§ **OBJECTIVE 1**:
Please give every one of the rows below again with "Transcribe" switched to "Write out", keeping everything else the same.

§ **DOCUMENT EXTRACT**:
We are all sensitised to these questions as a result of the best-selling success of The Dawn of Everything: A New History of Humanity, by archaeologist David Wengrow and anthropologist David Graeber (who died last year). They’ve set many new hares running about the human record, as it spans the last 10 to 15 thousand years.

One hare attacks the idea of an inevitable and tragic “fall” – that is, from bucolic, egalitarian hunter-gatherers, to regimented, status-obsessed farmers and city-builders. The implication is (promoted from Jean-Jacques Rousseau to Yuval Noah Harari) that we must accept the tragic cost of material progress and development.

And that cost is an inevitable degree of top-down authority, in order to organise workforces and store surpluses. Not to mention the exploitation and warring that goes with that.

It ain’t necessarily so, say Wengrow and Graeber. If we rid ourselves of this framing – which they note, writing as good anarchists, serves recent power structures all too well – we begin to see some extraordinary variation and creativity in how human beings have organised themselves.

§ **OBJECTIVE 2**:
From the passage above about The Dawn of Everything, pull out the text starting at "We are all sensitised" and ending at "goes with that.", copying it word for word.

§ **GIVEN RECORDS**:

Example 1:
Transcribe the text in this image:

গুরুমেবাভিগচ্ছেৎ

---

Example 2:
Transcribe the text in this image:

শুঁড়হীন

§ **WORKED SOLUTION 1**:
Example 1:
Write out the text in this image:

গুরুমেবাভিগচ্ছেৎ

---

Example 2:
Write out the text in this image:

শুঁড়হীন

§ **WORKED SOLUTION 2**:
We are all sensitised to these questions as a result of the best-selling success of The Dawn of Everything: A New History of Humanity, by archaeologist David Wengrow and anthropologist David Graeber (who died last year). They’ve set many new hares running about the human record, as it spans the last 10 to 15 thousand years.

One hare attacks the idea of an inevitable and tragic “fall” – that is, from bucolic, egalitarian hunter-gatherers, to regimented, status-obsessed farmers and city-builders. The implication is (promoted from Jean-Jacques Rousseau to Yuval Noah Harari) that we must accept the tragic cost of material progress and development.

And that cost is an inevitable degree of top-down authority, in order to organise workforces and store surpluses. Not to mention the exploitation and warring that goes with that.